__Document excerpt__:
-=-=-
= Willy van Ryckeghem =

Belgian economist and consumerist

Willy van Ryckeghem (Ghent, 1935) is a Belgian economist and consumerist who devoted much of his career to Latin America. He studied economics in Ghent, Copenhagen and Paris and taught Business cycles at Vrije Universiteit Brussel and Econometrics at Ghent University from 1968 to 1982. He was also visiting Associate Professor at the University of North Carolina at Chapel Hill in 1963-64 and Visiting Professor at the Universiti Sains Malaysia in Penang in 1976.

His first experience in Latin America was in Argentina at the Consejo Nacional de Desarrollo (Conade) in 1964-65 where he worked under the auspices of the Harvard Development Advisory Service (DAS). He teamed with British economist Geoffrey Maynard to develop a stabilization model which was applied by the following administration during the period 1967-1970. After initial success in reducing the inflation rate from 22 to 7 percent without causing a major recession, the stabilization effort broke down in 1970 after a meat shortage caused a new inflationary shock. He also teamed with Hernan Aldabe to develop the first simulation model of the Argentine cattle stock.
-=-=-
__Supplied data__:
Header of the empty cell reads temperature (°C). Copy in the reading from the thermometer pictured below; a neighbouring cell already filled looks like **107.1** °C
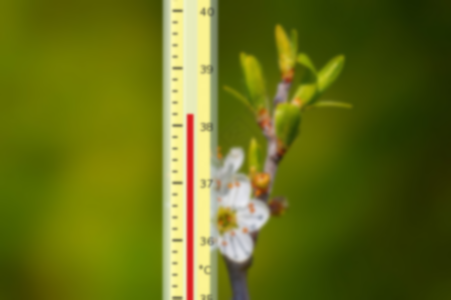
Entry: **38.2** °C
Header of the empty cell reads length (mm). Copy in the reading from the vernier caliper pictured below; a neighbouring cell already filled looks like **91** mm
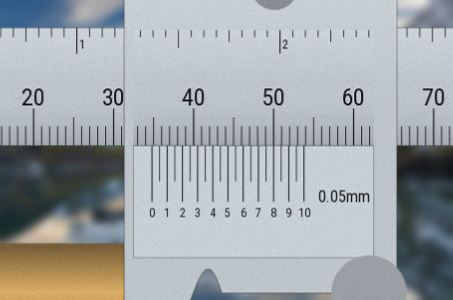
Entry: **34.8** mm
-=-=-
__Problems and tasks__:
**a.** Decide whether each statement agrees with the Willy van Ryckeghem biography. Answer yes or no and quote the deciding words. (i) He taught Econometrics at Ghent University from 1968 to 1982. (ii) The Argentine stabilization effort held up past 1970 without interruption. (iii) He held a visiting post at the University of North Carolina at Chapel Hill in 1976.
**b.** Reproduce the Willy van Ryckeghem biography word for word, everything from "Willy van Ryckeghem (Ghent, 1935)" down to "Penang in 1976.".

__Exercise results__:
**a.**
(i) Yes: "Econometrics at Ghent University from 1968 to 1982"
(ii) No: "the stabilization effort broke down in 1970 after a meat shortage caused a new inflationary shock"
(iii) No: "visiting Associate Professor at the University of North Carolina at Chapel Hill in 1963-64"

**b.**
Willy van Ryckeghem (Ghent, 1935) is a Belgian economist and consumerist who devoted much of his career to Latin America. He studied economics in Ghent, Copenhagen and Paris and taught Business cycles at Vrije Universiteit Brussel and Econometrics at Ghent University from 1968 to 1982. He was also visiting Associate Professor at the University of North Carolina at Chapel Hill in 1963-64 and Visiting Professor at the Universiti Sains Malaysia in Penang in 1976.